Posted by: Ron E. | February 22, 2023 at 02:15 AM
Mindfulness could be thought of in terms of;
Time is a human concept to communicate change.
Change is the only constant in the known universe and as such can never be static.
The past only exists as a memory and the future only exists as a projection.
The process of causality, that links the past to the future, I refer to as now-ness.
Now-ness is the non static flow of experience.
In our everyday communication we use terms such as now, moment or present to try and communicate our current experience, but even the word current is deceptive as it too is within the flow of now-ness.
Conscious awareness is going with the flow of now-ness and responding to the flow of experience as is appropriate to the experience.
All human experience happens within now-ness.
Posted by: Roger | February 22, 2023 at 09:24 AM
Roger, good comments - nicely put.
Posted by: Ron E. | February 22, 2023 at 12:22 PM
Thanks Ron E. Same to you too .................
Posted by: Roger | February 22, 2023 at 02:54 PM
@ Roger [ The past only exists as a memory and the future only exists as a projection. ]
Interestingly, that's how it's experienced but, if I understand mysticism's Iswar Puri,
we actually live totally in the past. The entire drama was created at once and we're
living the fabricated storyline serially now. But that doesn't comport with our strong
sense of a future of course. The answer is a subtle trick to conjure a future. Just
preface an event with a feeling of hope, fear, or even neutral anticipation. It's a
very small motion, particularly neutral anticipation, in the windmills of our mind but
it occurs nonetheless according to mystics. Without it, we'd just be remembering
another moment in the past... which it really is! But that would be no fun.
Posted by: Dungeness | February 23, 2023 at 03:28 AM
In the “now” of mystical meditation practice, one finds release from time. There is no real present in this temporal world that is in fact now past.
This life is but a dream. The less we dwell on the past or project into our imaginary future, the closer to reality we get. And that feels good.
Posted by: 808 | February 23, 2023 at 04:24 AM
People can have a mystical experience even without believing in the supernatural. The more in tune we are with nature the more we begin to recognize a connectedness among all living things. That connectedness—that Oneness—is what some people call God.
Call it what you want—we’re more at peace when we recognize our connectedness.

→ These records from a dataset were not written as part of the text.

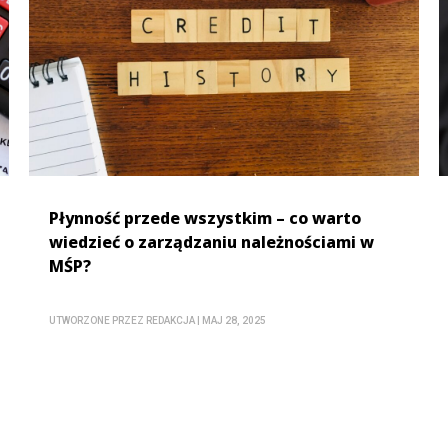
Płynność przede wszystkim – co warto
wiedzieć o zarządzaniu należnościami w
MŚP?
UTWORZONE PRZEZ
REDAKCJA
|
MAJ 28, 2025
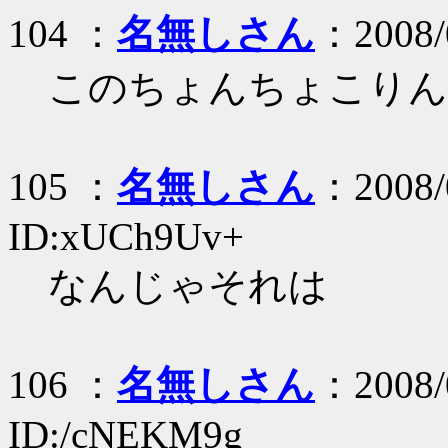
104 ：
名無しさん
：2008/0
このちょんちょこりん
105 ：
名無しさん
：2008/
ID:xUCh9Uv+
なんじゃそれは
106 ：
名無しさん
：2008/
ID:/cNEKM9g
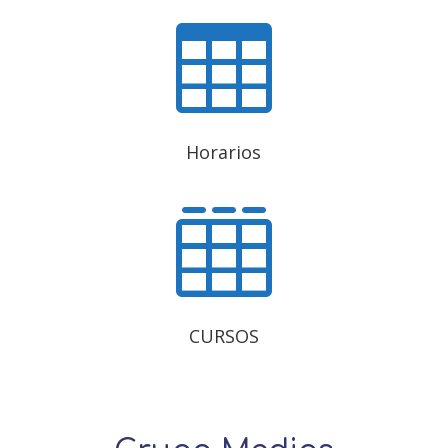

Horarios

CURSOS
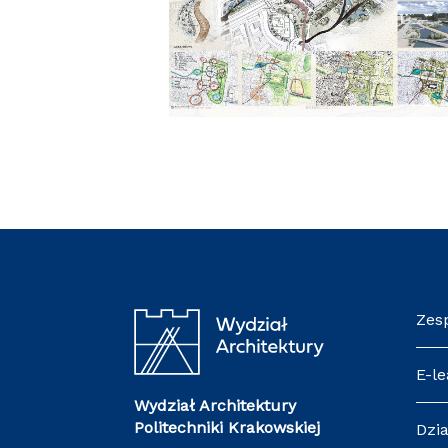
Zes
E-le
Wydział Architektury
Politechniki Krakowskiej
Dzia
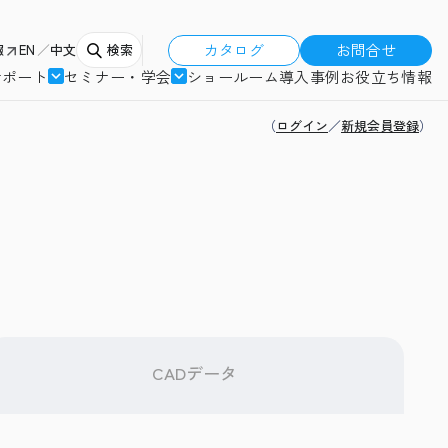
カタログ
お問合せ
報
EN
中文
検索
サポート
セミナー・学会
ショールーム
導入事例
お役立ち情報
（
ログイン
／
新規会員登録
）
CADデータ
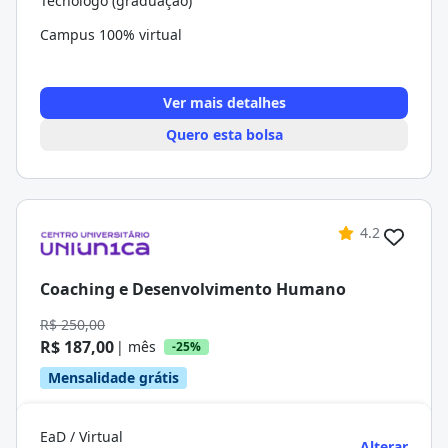
Tecnólogo (graduação)
Campus 100% virtual
Ver mais detalhes
Quero esta bolsa
4.2
Coaching e Desenvolvimento Humano
R$ 250,00
R$ 187,00
| mês
-25%
Mensalidade grátis
EaD / Virtual
Alterar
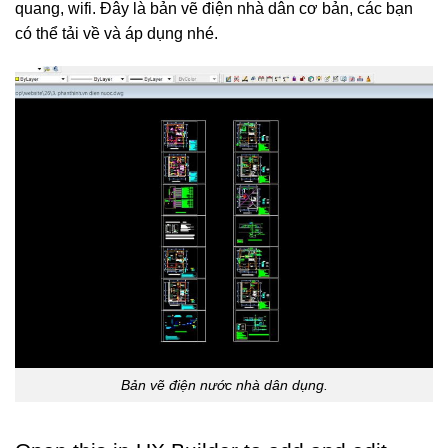
quang, wifi. Đây là bản vẽ điện nhà dân cơ bản, các bạn
có thể tải về và áp dụng nhé.
Bản vẽ điện nước nhà dân dụng.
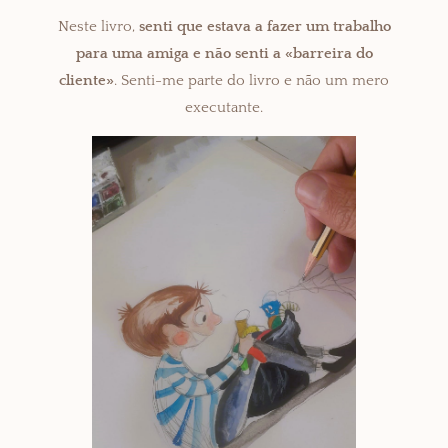
Neste livro,
senti que estava a fazer um trabalho
para uma amiga e não senti a «barreira do
cliente»
. Senti-me parte do livro e não um mero
executante.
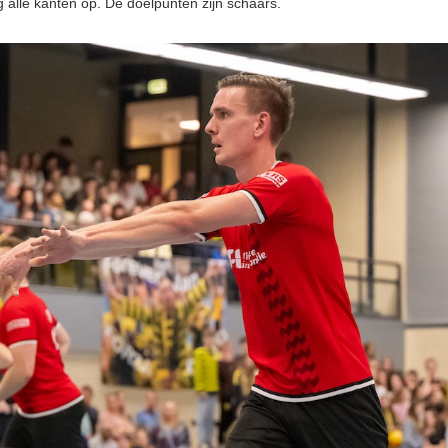
 alle kanten op. De doelpunten zijn schaars.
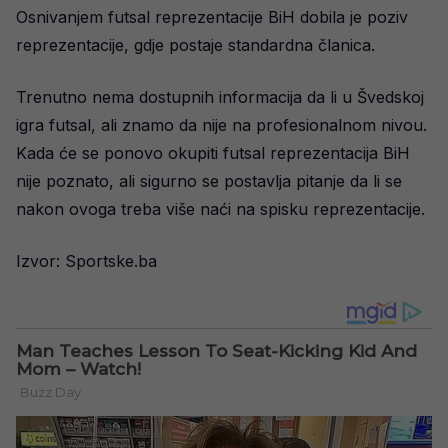
Osnivanjem futsal reprezentacije BiH dobila je poziv
reprezentacije, gdje postaje standardna članica.
Trenutno nema dostupnih informacija da li u Švedskoj
igra futsal, ali znamo da nije na profesionalnom nivou.
Kada će se ponovo okupiti futsal reprezentacija BiH
nije poznato, ali sigurno se postavlja pitanje da li se
nakon ovoga treba više naći na spisku reprezentacije.
Izvor: Sportske.ba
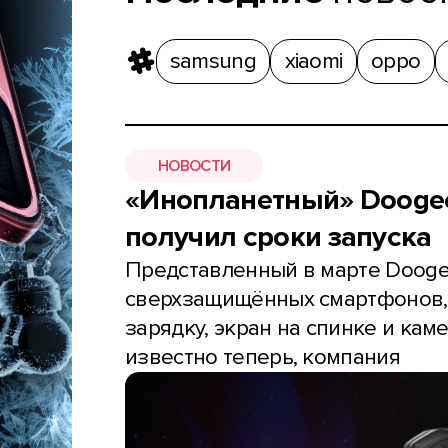
samsung
xiaomi
oppo
НОВОСТИ
«Инопланетный» Doogee
получил сроки запуска
Представленный в марте Dooge
сверхзащищённых смартфонов,
зарядку, экран на спинке и каме
известно теперь, компания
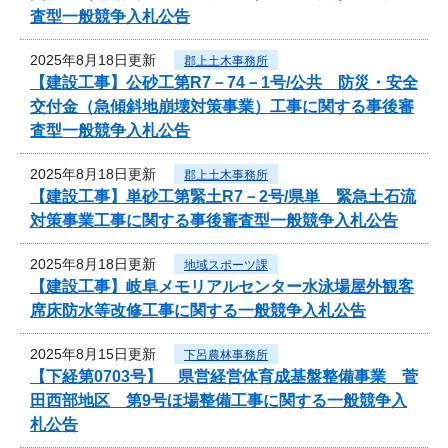
査型一般競争入札公告
2025年8月18日更新
郡上土木事務所
【建設工事】公砂工第R7－74－1号/公共 防災・安全
交付金（急傾斜地崩壊対策事業）工事に関する事後審
査型一般競争入札公告
2025年8月18日更新
郡上土木事務所
【建設工事】単砂工第緊土R7－2号/県単 緊急土石流
対策事業工事に関する事後審査型一般競争入札公告
2025年8月18日更新
地域スポーツ課
【建設工事】岐阜メモリアルセンター水泳場屋外観客
席床防水等改修工事に関する一般競争入札公告
2025年8月15日更新
下呂農林事務所
【下経第0703号】 県営経営体育成基盤整備事業 菅
田西部地区 第9号ほ場整備工事に関する一般競争入
札公告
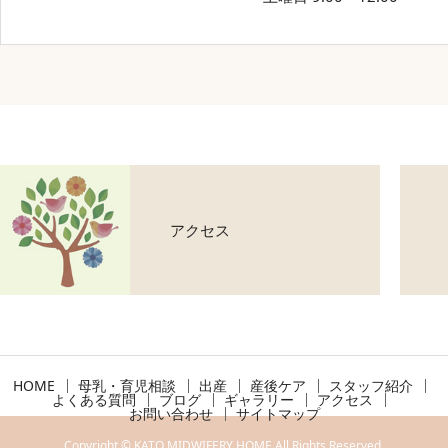
アクセス
HOME
母乳・育児相談
出産
産後ケア
スタッフ紹介
よくある質問
ブログ
ギャラリー
アクセス
お問い合わせ
サイトマップ
Copyright © KATO MIDWIFERY HOME All Rights Reserved.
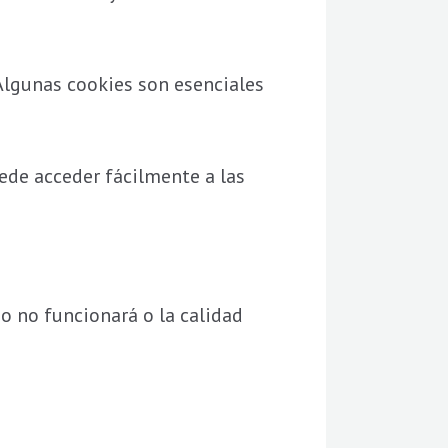
 Algunas cookies son esenciales
ede acceder fácilmente a las
io no funcionará o la calidad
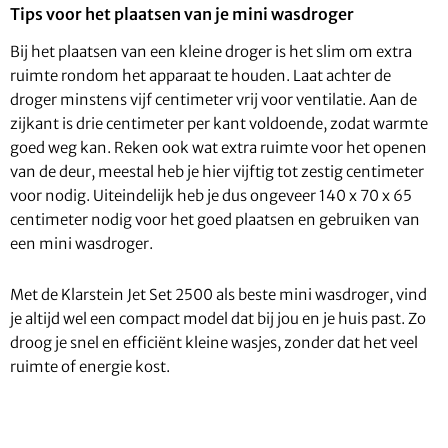
Tips voor het plaatsen van je mini wasdroger
Bij het plaatsen van een kleine droger is het slim om extra
ruimte rondom het apparaat te houden. Laat achter de
droger minstens vijf centimeter vrij voor ventilatie. Aan de
zijkant is drie centimeter per kant voldoende, zodat warmte
goed weg kan. Reken ook wat extra ruimte voor het openen
van de deur, meestal heb je hier vijftig tot zestig centimeter
voor nodig. Uiteindelijk heb je dus ongeveer 140 x 70 x 65
centimeter nodig voor het goed plaatsen en gebruiken van
een mini wasdroger.
Met de Klarstein Jet Set 2500 als beste mini wasdroger, vind
je altijd wel een compact model dat bij jou en je huis past. Zo
droog je snel en efficiënt kleine wasjes, zonder dat het veel
ruimte of energie kost.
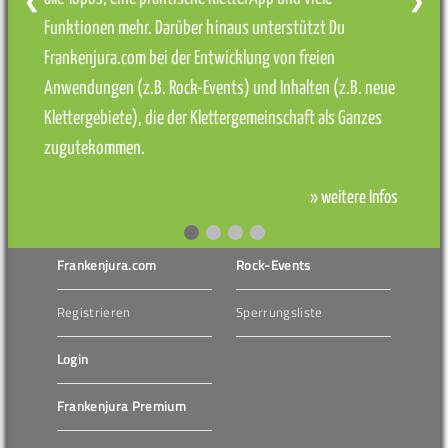
❮
❯
Funktionen mehr. Darüber hinaus unterstützt Du
Frankenjura.com bei der Entwicklung von freien
Anwendungen (z.B. Rock-Events) und Inhalten (z.B. neue
Klettergebiete), die der Klettergemeinschaft als Ganzes
zugutekommen.
» weitere Infos
Frankenjura.com
Rock-Events
Registrieren
Sperrungsliste
Login
Frankenjura Premium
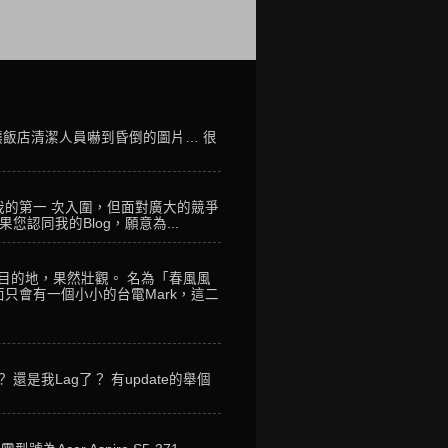
讓飯店清潔人員嚇到昏倒的圖片… 很
我的第一 次入圍，但面對廣大的競爭
您認同我的Blog，願意為...
到目的地，果然壯觀。 名為「春風風
只會有一個小小的台電Mark，這二
是我Lag了？ 有update的舉個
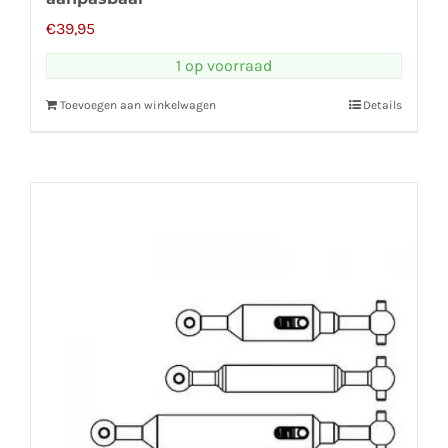
€
39,95
1 op voorraad
Toevoegen aan winkelwagen
Details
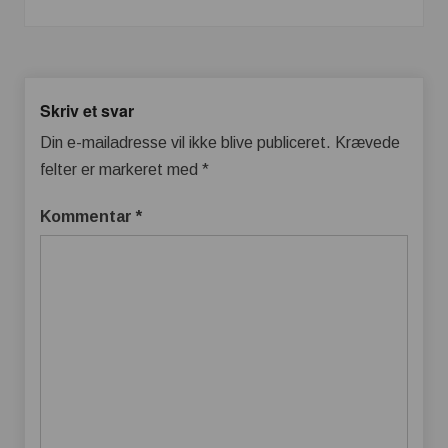
Skriv et svar
Din e-mailadresse vil ikke blive publiceret.
Krævede
felter er markeret med
*
Kommentar
*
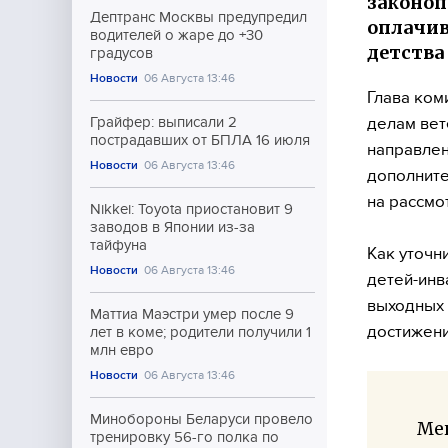
законоп
Дептранс Москвы предупредил
оплачив
водителей о жаре до +30
детства
градусов
Новости
06 Августа 13:46
Глава ком
делам ве
Грайфер: выписали 2
пострадавших от БПЛА 16 июля
направлен
Новости
06 Августа 13:46
дополните
на рассмо
Nikkei: Toyota приостановит 9
заводов в Японии из-за
тайфуна
Как уточн
Новости
06 Августа 13:46
детей-инв
выходных 
Маттиа Маэстри умер после 9
достижени
лет в коме; родители получили 1
млн евро
Новости
06 Августа 13:46
Минобороны Беларуси провело
Мен
тренировку 56-го полка по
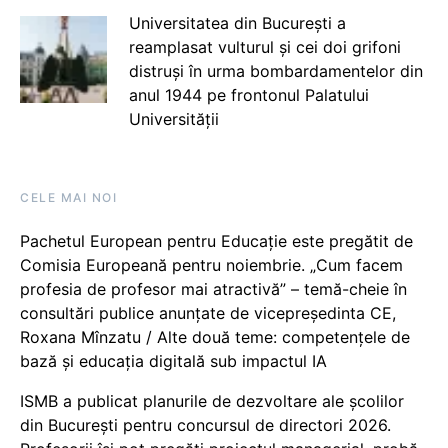
Universitatea din București a
reamplasat vulturul și cei doi grifoni
distruși în urma bombardamentelor din
anul 1944 pe frontonul Palatului
Universității
CELE MAI NOI
Pachetul European pentru Educație este pregătit de
Comisia Europeană pentru noiembrie. „Cum facem
profesia de profesor mai atractivă” – temă-cheie în
consultări publice anunțate de vicepreședinta CE,
Roxana Mînzatu / Alte două teme: competențele de
bază și educația digitală sub impactul IA
ISMB a publicat planurile de dezvoltare ale școlilor
din București pentru concursul de directori 2026.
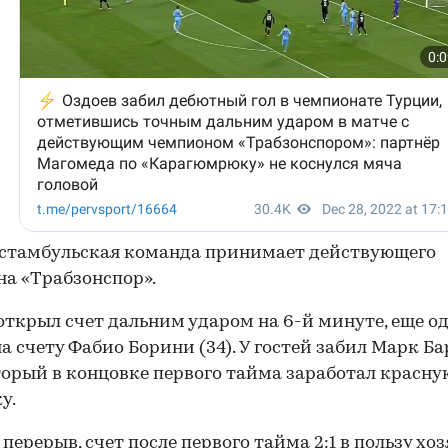
 стамбульская команда принимает действующего
а «Трабзонспор».
открыл счет дальним ударом на 6-й минуте, еще од
на счету Фабио Борини (34). У гостей забил Марк Б
оторый в концовке первого тайма заработал красну
у.
перерыв, счет после первого тайма 2:1 в пользу хоз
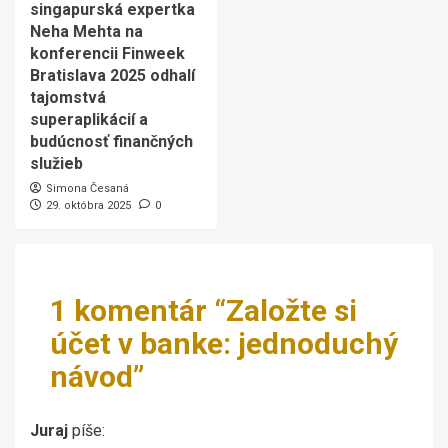
singapurská expertka
Neha Mehta na
konferencii Finweek
Bratislava 2025 odhalí
tajomstvá
superaplikácií a
budúcnosť finančných
služieb
Simona Česaná
29. októbra 2025
0
1 komentár “
Založte si
účet v banke: jednoduchý
návod
”
Juraj
píše:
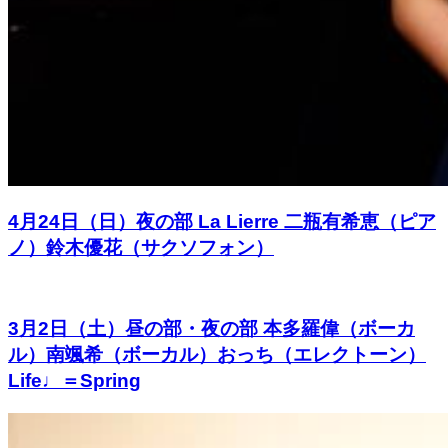
4月24日（日）夜の部 La Lierre 二瓶有希恵（ピア
ノ）鈴木優花（サクソフォン）
3月2日（土）昼の部・夜の部 本多羅偉（ボーカ
ル）南颯希（ボーカル）おっち（エレクトーン）
Life♩＝Spring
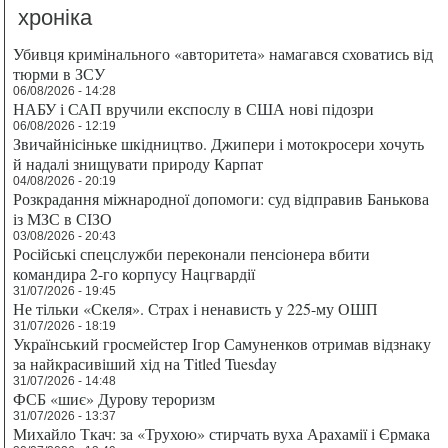
хроніка
Убивця кримінального «авторитета» намагався сховатись від
тюрми в ЗСУ
06/08/2026 - 14:28
НАБУ і САП вручили експослу в США нові підозри
06/08/2026 - 12:19
Звичайнісіньке шкідництво. Джипери і мотокросери хочуть
й надалі знищувати природу Карпат
04/08/2026 - 20:19
Розкрадання міжнародної допомоги: суд відправив Банькова
із МЗС в СІЗО
03/08/2026 - 20:43
Російські спецслужби переконали пенсіонера вбити
командира 2-го корпусу Нацгвардії
31/07/2026 - 19:45
Не тільки «Скеля». Страх і ненависть у 225-му ОШП
31/07/2026 - 18:19
Український гросмейстер Ігор Самуненков отримав відзнаку
за найкрасивіший хід на Titled Tuesday
31/07/2026 - 14:48
ФСБ «шиє» Дурову тероризм
31/07/2026 - 13:37
Михайло Ткач: за «Трухою» стирчать вуха Арахамії і Єрмака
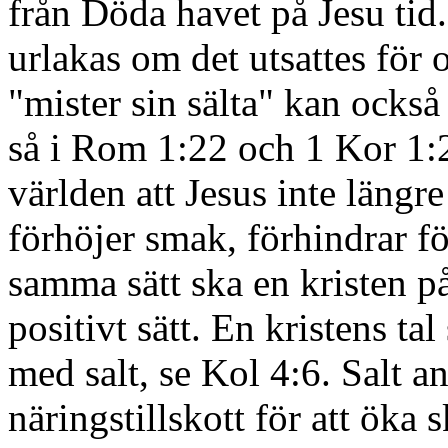
från Döda havet på Jesu tid.
urlakas om det utsattes för
"mister sin sälta" kan också
så i Rom 1:22 och 1 Kor 1:
världen att Jesus inte längre
förhöjer smak, förhindrar fö
samma sätt ska en kristen p
positivt sätt. En kristens tal
med salt, se Kol 4:6. Salt 
näringstillskott för att öka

Posted by: 808 | February 23, 2023 at 04:29 AM
Look for the opportunities in your life where you can have mindfulness - being fully present . Keep it simple, we don't need special secret mantra meditation to make you feel special and superior. Mantra meditation is nothing but calling kaal , Lucifer and lead you down the path of the negative in this duality. Rssb and gurinder singh dhillon is based on bhagti and satanic mantra meditation. The first secret name is jot nirunjan, meaning light of the devil and the other names (onkar, rarunkar, sohung, satnam) are stepping stones to kaal. Beware of the crook gurinder singh dhillon he is a deception to what is a simple mindfulness , meditation, the right for all souls.